**Job item:** Copy out the text of every item below word for word, line by line.

BEGIN

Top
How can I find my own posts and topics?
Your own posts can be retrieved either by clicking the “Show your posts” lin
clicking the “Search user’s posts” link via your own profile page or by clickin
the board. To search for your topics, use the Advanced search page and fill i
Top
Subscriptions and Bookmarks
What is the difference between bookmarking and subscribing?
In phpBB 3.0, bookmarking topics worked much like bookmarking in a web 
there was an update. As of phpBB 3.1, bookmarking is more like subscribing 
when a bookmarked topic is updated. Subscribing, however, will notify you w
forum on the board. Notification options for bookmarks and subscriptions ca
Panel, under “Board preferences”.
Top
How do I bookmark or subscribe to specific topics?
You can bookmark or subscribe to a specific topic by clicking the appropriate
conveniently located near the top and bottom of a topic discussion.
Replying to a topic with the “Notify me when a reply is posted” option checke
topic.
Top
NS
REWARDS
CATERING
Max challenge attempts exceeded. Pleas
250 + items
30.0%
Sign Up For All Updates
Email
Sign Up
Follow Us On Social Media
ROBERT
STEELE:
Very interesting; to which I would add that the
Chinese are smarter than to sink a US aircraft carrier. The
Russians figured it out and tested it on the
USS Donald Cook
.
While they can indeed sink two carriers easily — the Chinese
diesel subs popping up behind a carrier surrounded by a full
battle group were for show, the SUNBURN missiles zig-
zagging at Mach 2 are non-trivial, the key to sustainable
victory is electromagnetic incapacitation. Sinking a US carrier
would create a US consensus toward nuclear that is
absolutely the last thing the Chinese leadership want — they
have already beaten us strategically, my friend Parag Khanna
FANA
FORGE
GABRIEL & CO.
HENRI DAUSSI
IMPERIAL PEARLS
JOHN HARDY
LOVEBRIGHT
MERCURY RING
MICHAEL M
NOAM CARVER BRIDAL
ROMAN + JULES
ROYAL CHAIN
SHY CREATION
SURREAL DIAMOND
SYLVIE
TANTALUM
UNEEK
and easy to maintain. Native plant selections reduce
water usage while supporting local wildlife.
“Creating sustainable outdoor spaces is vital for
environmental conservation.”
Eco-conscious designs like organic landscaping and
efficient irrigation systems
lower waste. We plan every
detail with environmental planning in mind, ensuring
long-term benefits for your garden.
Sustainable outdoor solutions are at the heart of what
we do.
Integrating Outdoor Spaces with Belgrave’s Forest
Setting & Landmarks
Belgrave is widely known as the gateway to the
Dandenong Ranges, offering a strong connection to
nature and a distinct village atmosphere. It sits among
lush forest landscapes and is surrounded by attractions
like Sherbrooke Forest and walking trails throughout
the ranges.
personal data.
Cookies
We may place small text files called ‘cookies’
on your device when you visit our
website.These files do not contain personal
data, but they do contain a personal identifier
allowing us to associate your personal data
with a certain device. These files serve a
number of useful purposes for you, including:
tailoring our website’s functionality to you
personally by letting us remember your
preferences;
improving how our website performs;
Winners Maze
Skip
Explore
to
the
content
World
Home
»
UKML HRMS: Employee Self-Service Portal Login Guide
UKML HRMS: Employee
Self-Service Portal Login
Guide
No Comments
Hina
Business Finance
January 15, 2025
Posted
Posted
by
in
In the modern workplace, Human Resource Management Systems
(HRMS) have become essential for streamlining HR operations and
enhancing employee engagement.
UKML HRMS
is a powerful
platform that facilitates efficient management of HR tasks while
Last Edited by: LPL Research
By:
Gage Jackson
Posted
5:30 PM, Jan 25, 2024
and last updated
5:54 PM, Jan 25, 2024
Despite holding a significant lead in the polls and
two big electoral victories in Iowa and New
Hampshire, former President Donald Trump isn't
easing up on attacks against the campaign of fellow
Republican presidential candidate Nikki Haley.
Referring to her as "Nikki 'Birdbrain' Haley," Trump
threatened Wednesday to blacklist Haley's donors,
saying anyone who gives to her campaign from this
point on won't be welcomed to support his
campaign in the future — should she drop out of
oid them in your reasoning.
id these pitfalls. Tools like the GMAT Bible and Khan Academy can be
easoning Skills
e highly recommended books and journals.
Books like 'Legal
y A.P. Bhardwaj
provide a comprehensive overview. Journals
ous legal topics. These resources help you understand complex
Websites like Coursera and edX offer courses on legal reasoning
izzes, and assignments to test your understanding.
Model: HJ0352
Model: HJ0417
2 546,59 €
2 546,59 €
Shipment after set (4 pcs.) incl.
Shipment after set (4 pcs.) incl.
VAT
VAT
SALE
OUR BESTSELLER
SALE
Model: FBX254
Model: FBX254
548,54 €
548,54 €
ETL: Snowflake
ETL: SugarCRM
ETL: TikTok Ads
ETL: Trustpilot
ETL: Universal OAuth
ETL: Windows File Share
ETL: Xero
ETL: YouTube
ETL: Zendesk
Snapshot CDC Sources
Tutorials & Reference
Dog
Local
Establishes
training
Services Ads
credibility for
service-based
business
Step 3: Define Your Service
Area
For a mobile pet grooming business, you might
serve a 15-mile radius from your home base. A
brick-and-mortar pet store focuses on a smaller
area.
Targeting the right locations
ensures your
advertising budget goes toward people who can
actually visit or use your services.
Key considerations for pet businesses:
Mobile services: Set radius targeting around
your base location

END

**Response to the task:**
Top
How can I find my own posts and topics?
Your own posts can be retrieved either by clicking the “Show your posts” lin
clicking the “Search user’s posts” link via your own profile page or by clickin
the board. To search for your topics, use the Advanced search page and fill i
Top
Subscriptions and Bookmarks
What is the difference between bookmarking and subscribing?
In phpBB 3.0, bookmarking topics worked much like bookmarking in a web 
there was an update. As of phpBB 3.1, bookmarking is more like subscribing 
when a bookmarked topic is updated. Subscribing, however, will notify you w
forum on the board. Notification options for bookmarks and subscriptions ca
Panel, under “Board preferences”.
Top
How do I bookmark or subscribe to specific topics?
You can bookmark or subscribe to a specific topic by clicking the appropriate
conveniently located near the top and bottom of a topic discussion.
Replying to a topic with the “Notify me when a reply is posted” option checke
topic.
Top
NS
REWARDS
CATERING
Max challenge attempts exceeded. Pleas
250 + items
30.0%
Sign Up For All Updates
Email
Sign Up
Follow Us On Social Media
ROBERT
STEELE:
Very interesting; to which I would add that the
Chinese are smarter than to sink a US aircraft carrier. The
Russians figured it out and tested it on the
USS Donald Cook
.
While they can indeed sink two carriers easily — the Chinese
diesel subs popping up behind a carrier surrounded by a full
battle group were for show, the SUNBURN missiles zig-
zagging at Mach 2 are non-trivial, the key to sustainable
victory is electromagnetic incapacitation. Sinking a US carrier
would create a US consensus toward nuclear that is
absolutely the last thing the Chinese leadership want — they
have already beaten us strategically, my friend Parag Khanna
FANA
FORGE
GABRIEL & CO.
HENRI DAUSSI
IMPERIAL PEARLS
JOHN HARDY
LOVEBRIGHT
MERCURY RING
MICHAEL M
NOAM CARVER BRIDAL
ROMAN + JULES
ROYAL CHAIN
SHY CREATION
SURREAL DIAMOND
SYLVIE
TANTALUM
UNEEK
and easy to maintain. Native plant selections reduce
water usage while supporting local wildlife.
“Creating sustainable outdoor spaces is vital for
environmental conservation.”
Eco-conscious designs like organic landscaping and
efficient irrigation systems
lower waste. We plan every
detail with environmental planning in mind, ensuring
long-term benefits for your garden.
Sustainable outdoor solutions are at the heart of what
we do.
Integrating Outdoor Spaces with Belgrave’s Forest
Setting & Landmarks
Belgrave is widely known as the gateway to the
Dandenong Ranges, offering a strong connection to
nature and a distinct village atmosphere. It sits among
lush forest landscapes and is surrounded by attractions
like Sherbrooke Forest and walking trails throughout
the ranges.
personal data.
Cookies
We may place small text files called ‘cookies’
on your device when you visit our
website.These files do not contain personal
data, but they do contain a personal identifier
allowing us to associate your personal data
with a certain device. These files serve a
number of useful purposes for you, including:
tailoring our website’s functionality to you
personally by letting us remember your
preferences;
improving how our website performs;
Winners Maze
Skip
Explore
to
the
content
World
Home
»
UKML HRMS: Employee Self-Service Portal Login Guide
UKML HRMS: Employee
Self-Service Portal Login
Guide
No Comments
Hina
Business Finance
January 15, 2025
Posted
Posted
by
in
In the modern workplace, Human Resource Management Systems
(HRMS) have become essential for streamlining HR operations and
enhancing employee engagement.
UKML HRMS
is a powerful
platform that facilitates efficient management of HR tasks while
Last Edited by: LPL Research
By:
Gage Jackson
Posted
5:30 PM, Jan 25, 2024
and last updated
5:54 PM, Jan 25, 2024
Despite holding a significant lead in the polls and
two big electoral victories in Iowa and New
Hampshire, former President Donald Trump isn't
easing up on attacks against the campaign of fellow
Republican presidential candidate Nikki Haley.
Referring to her as "Nikki 'Birdbrain' Haley," Trump
threatened Wednesday to blacklist Haley's donors,
saying anyone who gives to her campaign from this
point on won't be welcomed to support his
campaign in the future — should she drop out of
oid them in your reasoning.
id these pitfalls. Tools like the GMAT Bible and Khan Academy can be
easoning Skills
e highly recommended books and journals.
Books like 'Legal
y A.P. Bhardwaj
provide a comprehensive overview. Journals
ous legal topics. These resources help you understand complex
Websites like Coursera and edX offer courses on legal reasoning
izzes, and assignments to test your understanding.
Model: HJ0352
Model: HJ0417
2 546,59 €
2 546,59 €
Shipment after set (4 pcs.) incl.
Shipment after set (4 pcs.) incl.
VAT
VAT
SALE
OUR BESTSELLER
SALE
Model: FBX254
Model: FBX254
548,54 €
548,54 €
ETL: Snowflake
ETL: SugarCRM
ETL: TikTok Ads
ETL: Trustpilot
ETL: Universal OAuth
ETL: Windows File Share
ETL: Xero
ETL: YouTube
ETL: Zendesk
Snapshot CDC Sources
Tutorials & Reference
Dog
Local
Establishes
training
Services Ads
credibility for
service-based
business
Step 3: Define Your Service
Area
For a mobile pet grooming business, you might
serve a 15-mile radius from your home base. A
brick-and-mortar pet store focuses on a smaller
area.
Targeting the right locations
ensures your
advertising budget goes toward people who can
actually visit or use your services.
Key considerations for pet businesses:
Mobile services: Set radius targeting around
your base location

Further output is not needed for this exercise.